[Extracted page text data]

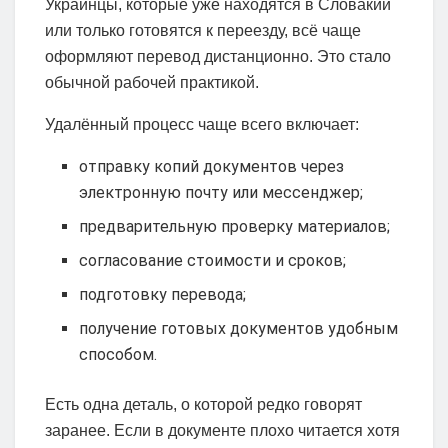
Украинцы, которые уже находятся в Словакии
или только готовятся к переезду, всё чаще
оформляют перевод дистанционно. Это стало
обычной рабочей практикой.
Удалённый процесс чаще всего включает:
отправку копий документов через
электронную почту или мессенджер;
предварительную проверку материалов;
согласование стоимости и сроков;
подготовку перевода;
получение готовых документов удобным
способом.
Есть одна деталь, о которой редко говорят
заранее. Если в документе плохо читается хотя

• Task to complete: Retype the data above exactly; pictures are not part of the copy.

• Response:
Украинцы, которые уже находятся в Словакии
или только готовятся к переезду, всё чаще
оформляют перевод дистанционно. Это стало
обычной рабочей практикой.
Удалённый процесс чаще всего включает:
отправку копий документов через
электронную почту или мессенджер;
предварительную проверку материалов;
согласование стоимости и сроков;
подготовку перевода;
получение готовых документов удобным
способом.
Есть одна деталь, о которой редко говорят
заранее. Если в документе плохо читается хотя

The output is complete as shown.